START Source records

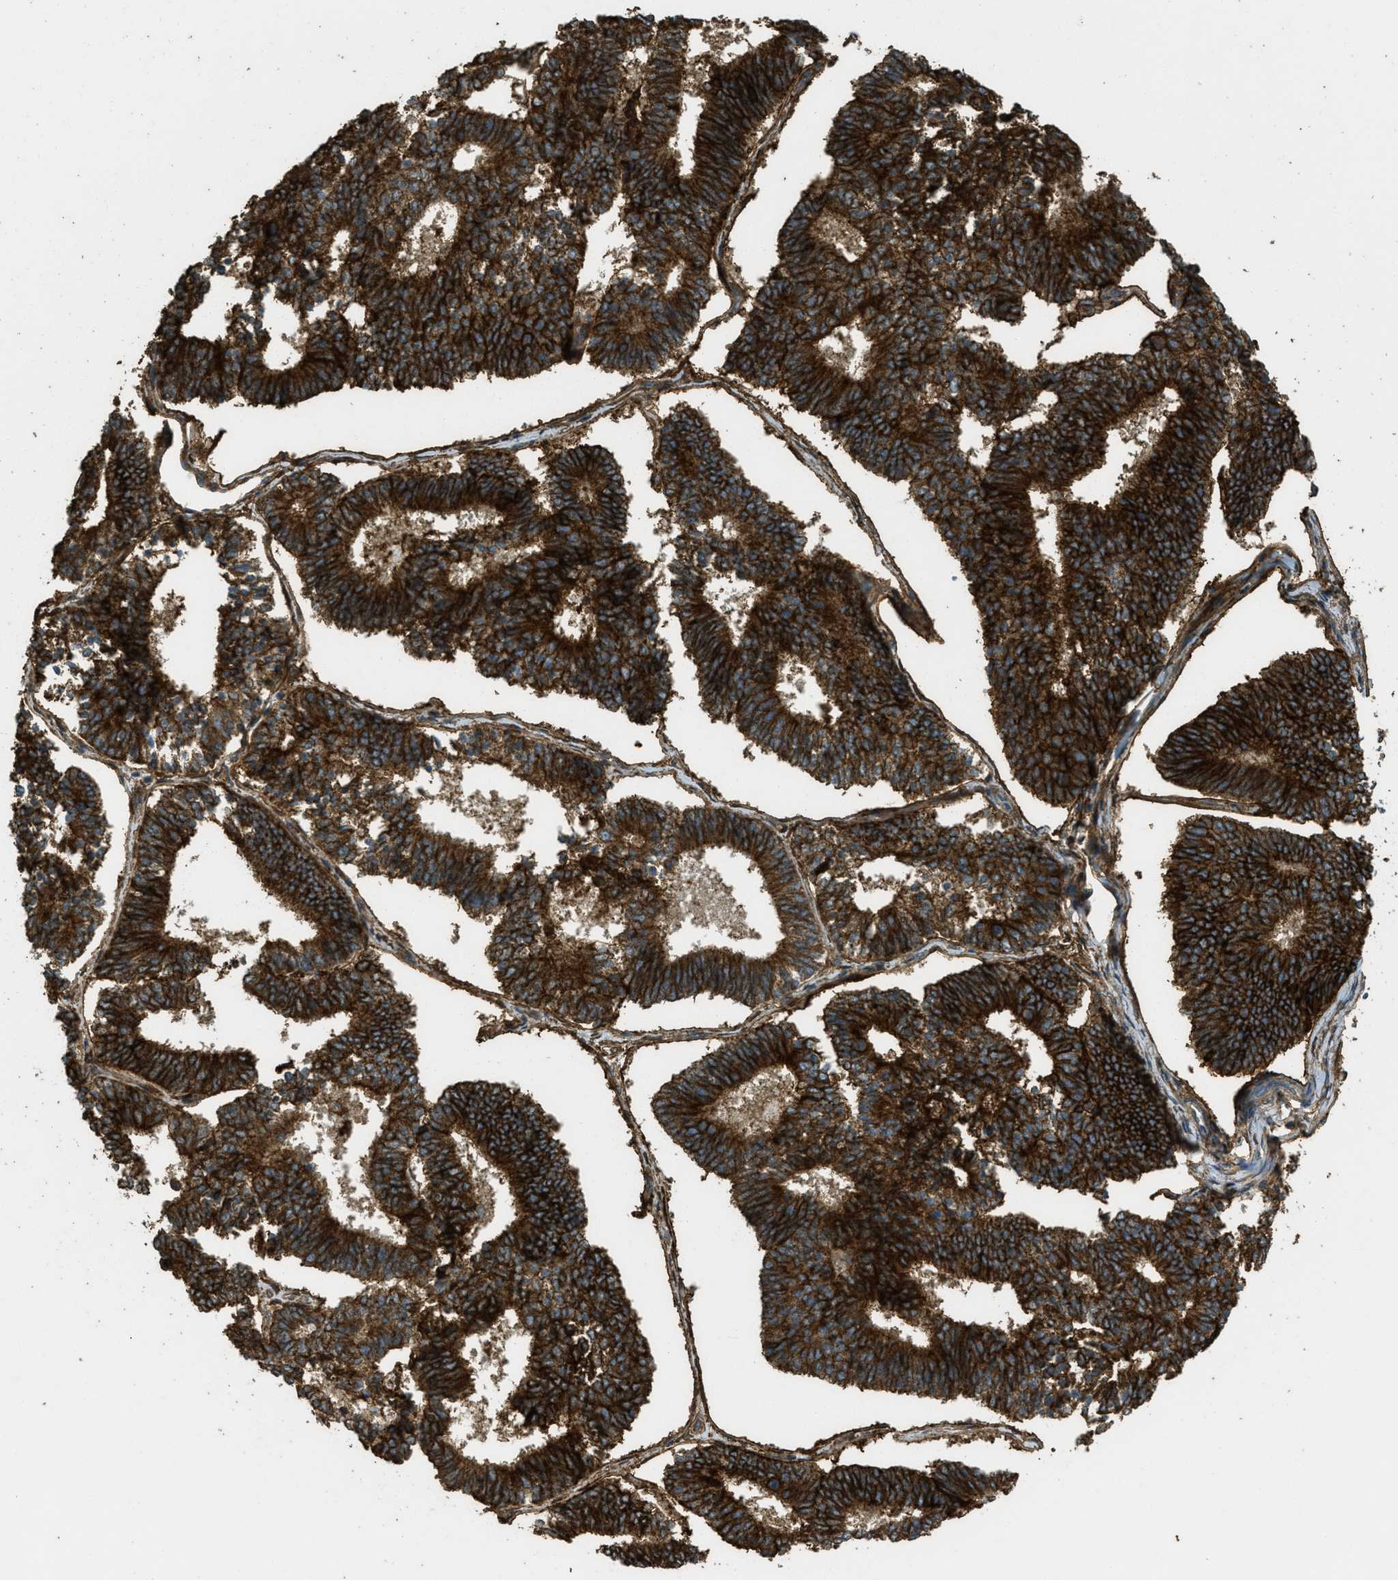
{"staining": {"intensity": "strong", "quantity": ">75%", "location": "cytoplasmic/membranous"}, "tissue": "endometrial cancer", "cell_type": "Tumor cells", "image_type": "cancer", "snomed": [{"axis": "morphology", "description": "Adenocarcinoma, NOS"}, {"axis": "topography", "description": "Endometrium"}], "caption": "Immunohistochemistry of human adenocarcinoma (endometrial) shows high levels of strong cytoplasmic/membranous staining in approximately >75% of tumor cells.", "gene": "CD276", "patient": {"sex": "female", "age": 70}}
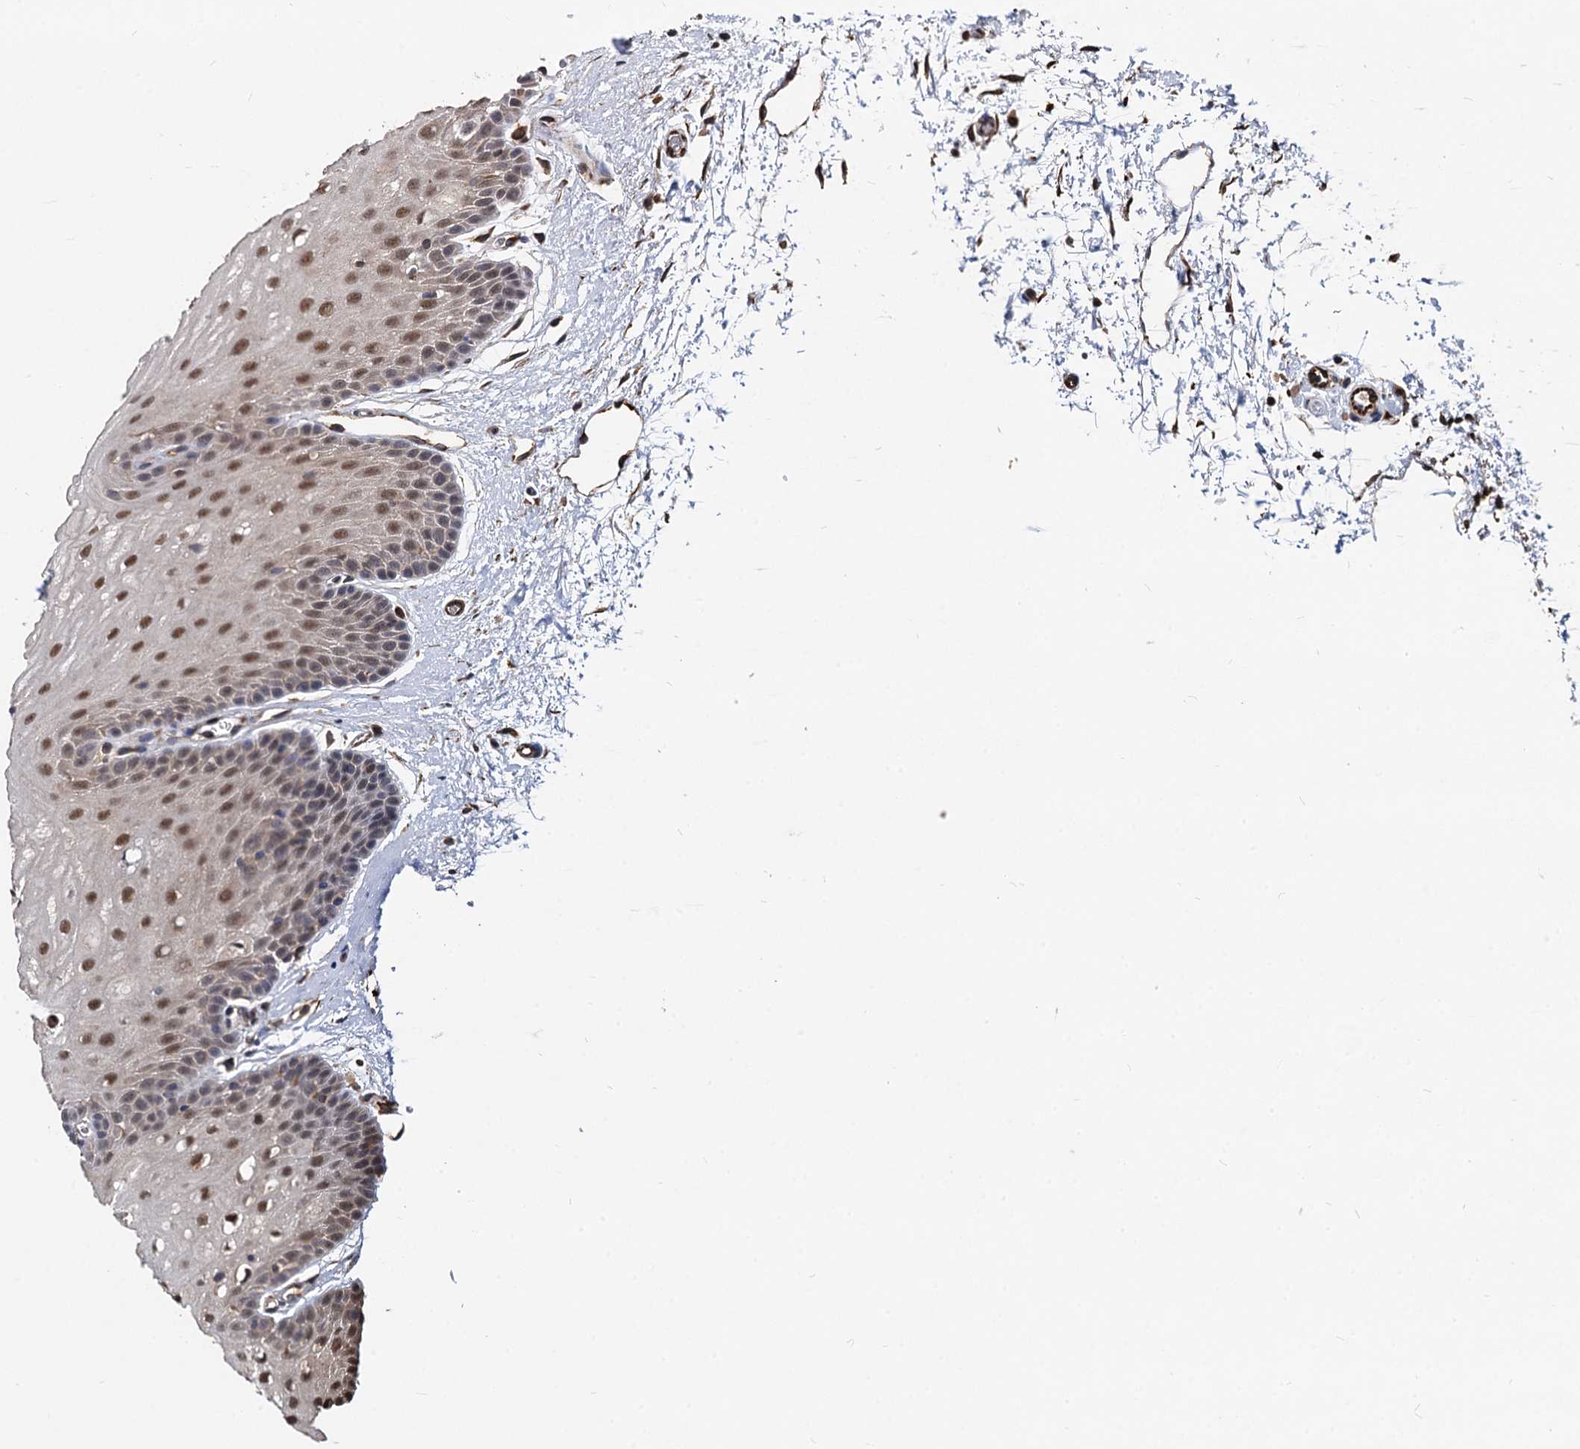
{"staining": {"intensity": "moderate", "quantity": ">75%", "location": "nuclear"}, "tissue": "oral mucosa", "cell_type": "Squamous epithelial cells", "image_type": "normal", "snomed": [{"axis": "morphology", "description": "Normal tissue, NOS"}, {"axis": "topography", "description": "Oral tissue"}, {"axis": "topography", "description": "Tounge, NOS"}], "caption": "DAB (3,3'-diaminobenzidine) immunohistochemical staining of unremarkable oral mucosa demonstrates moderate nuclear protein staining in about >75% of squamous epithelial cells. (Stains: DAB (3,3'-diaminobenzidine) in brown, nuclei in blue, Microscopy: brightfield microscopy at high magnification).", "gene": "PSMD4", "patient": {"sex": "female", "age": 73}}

END Source records
START Source records

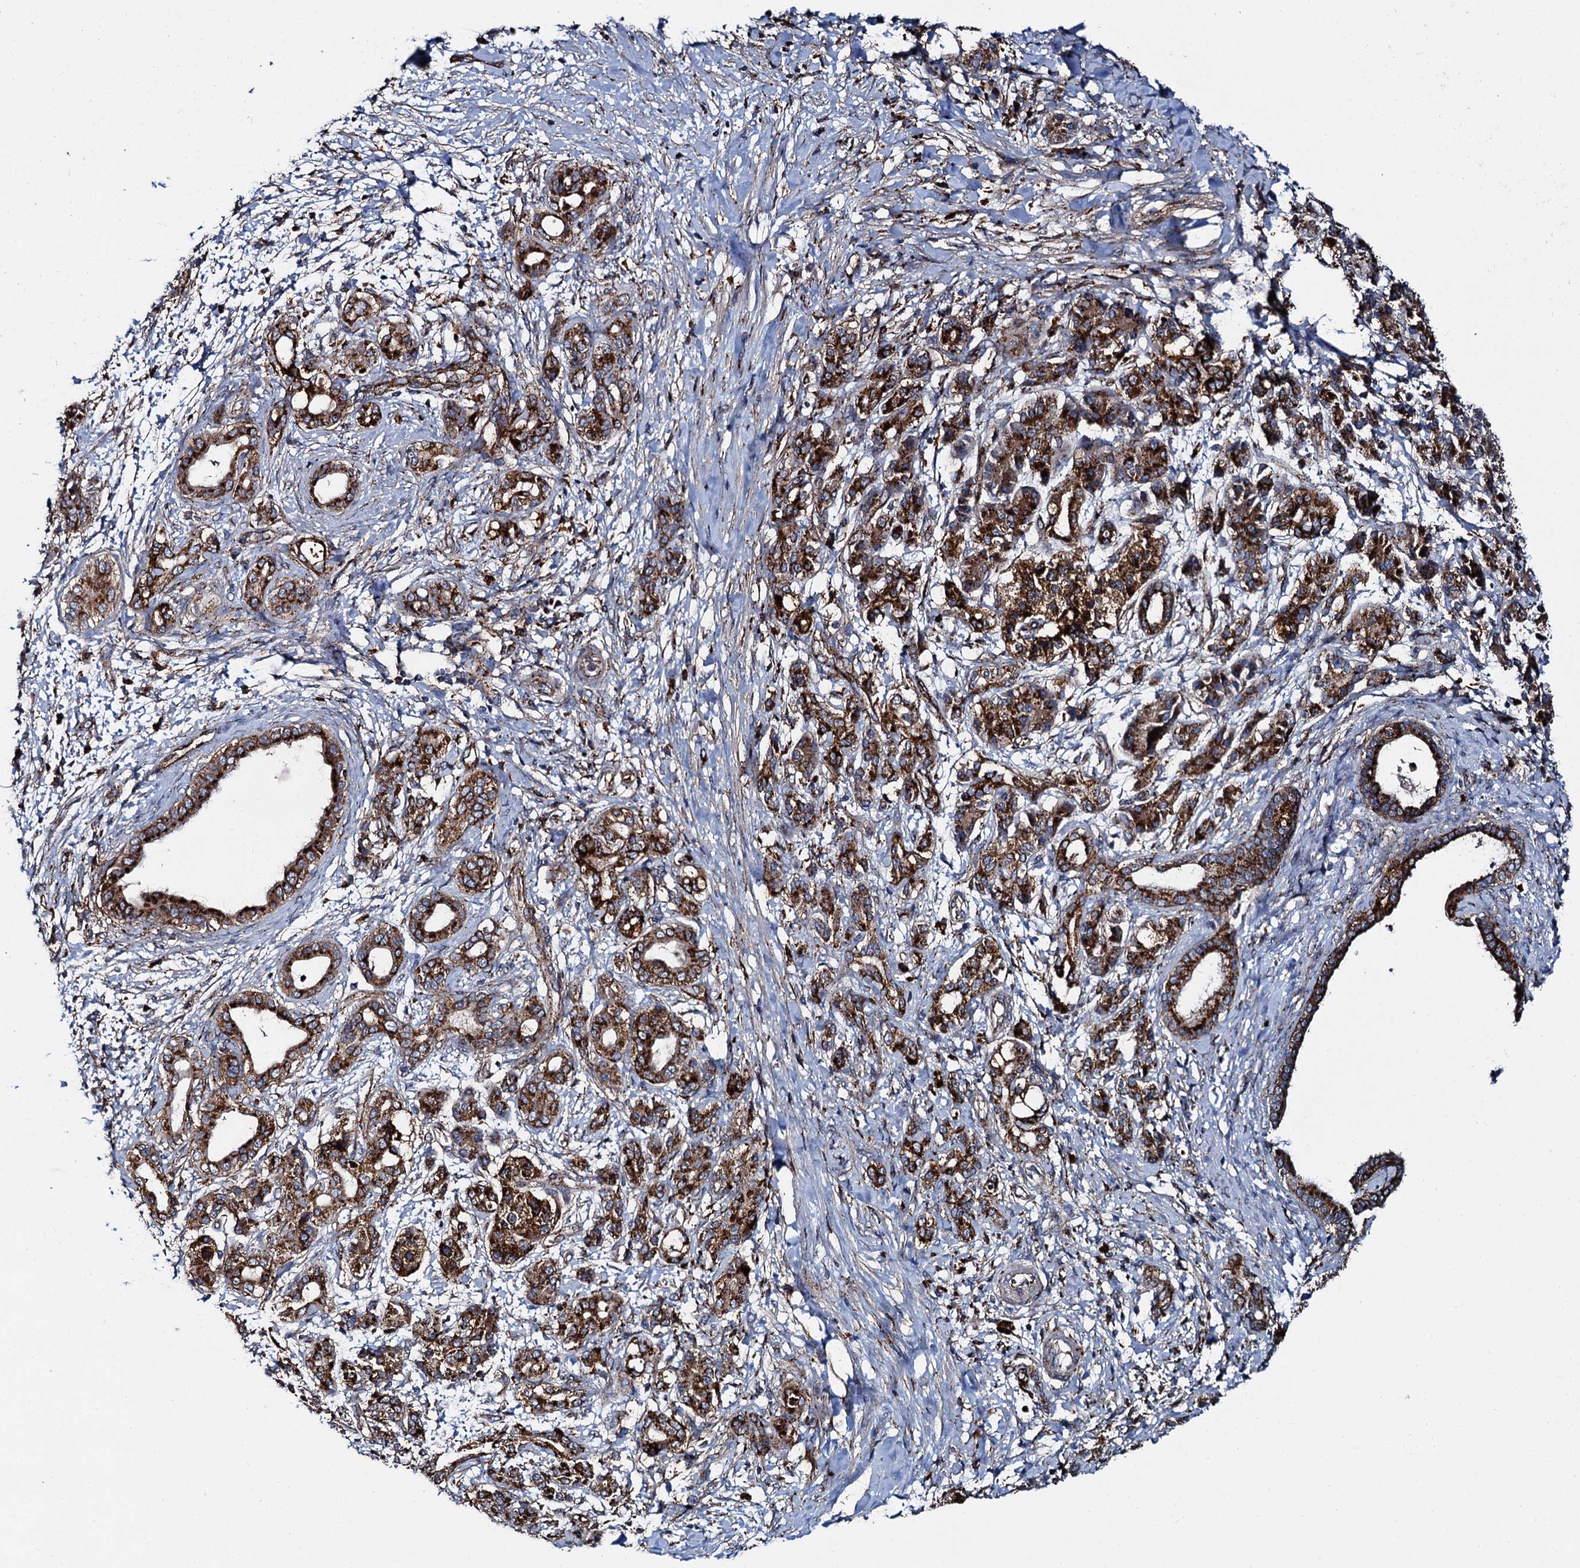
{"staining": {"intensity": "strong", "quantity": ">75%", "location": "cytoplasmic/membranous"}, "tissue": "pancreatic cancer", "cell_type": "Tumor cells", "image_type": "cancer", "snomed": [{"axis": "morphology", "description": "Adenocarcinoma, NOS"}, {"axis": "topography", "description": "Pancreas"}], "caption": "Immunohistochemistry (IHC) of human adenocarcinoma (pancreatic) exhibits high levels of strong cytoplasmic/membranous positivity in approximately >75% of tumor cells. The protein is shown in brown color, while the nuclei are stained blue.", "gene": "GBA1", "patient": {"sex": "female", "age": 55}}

END Source records

▶ What is being asked:
Filter the data above down to lines with the word "membranous", and copy them.

▶ Solution for this exercise:
{"staining": {"intensity": "strong", "quantity": ">75%", "location": "cytoplasmic/membranous"}, "tissue": "endometrial cancer", "cell_type": "Tumor cells", "image_type": "cancer", "snomed": [{"axis": "morphology", "description": "Adenocarcinoma, NOS"}, {"axis": "topography", "description": "Endometrium"}], "caption": "Immunohistochemistry of human adenocarcinoma (endometrial) shows high levels of strong cytoplasmic/membranous staining in approximately >75% of tumor cells.", "gene": "CD276", "patient": {"sex": "female", "age": 70}}
{"staining": {"intensity": "strong", "quantity": ">75%", "location": "cytoplasmic/membranous"}, "tissue": "pancreatic cancer", "cell_type": "Tumor cells", "image_type": "cancer", "snomed": [{"axis": "morphology", "description": "Adenocarcinoma, NOS"}, {"axis": "topography", "description": "Pancreas"}], "caption": "Immunohistochemistry (IHC) of human adenocarcinoma (pancreatic) exhibits high levels of strong cytoplasmic/membranous positivity in approximately >75% of tumor cells. The protein is shown in brown color, while the nuclei are stained blue.", "gene": "GBA1", "patient": {"sex": "female", "age": 55}}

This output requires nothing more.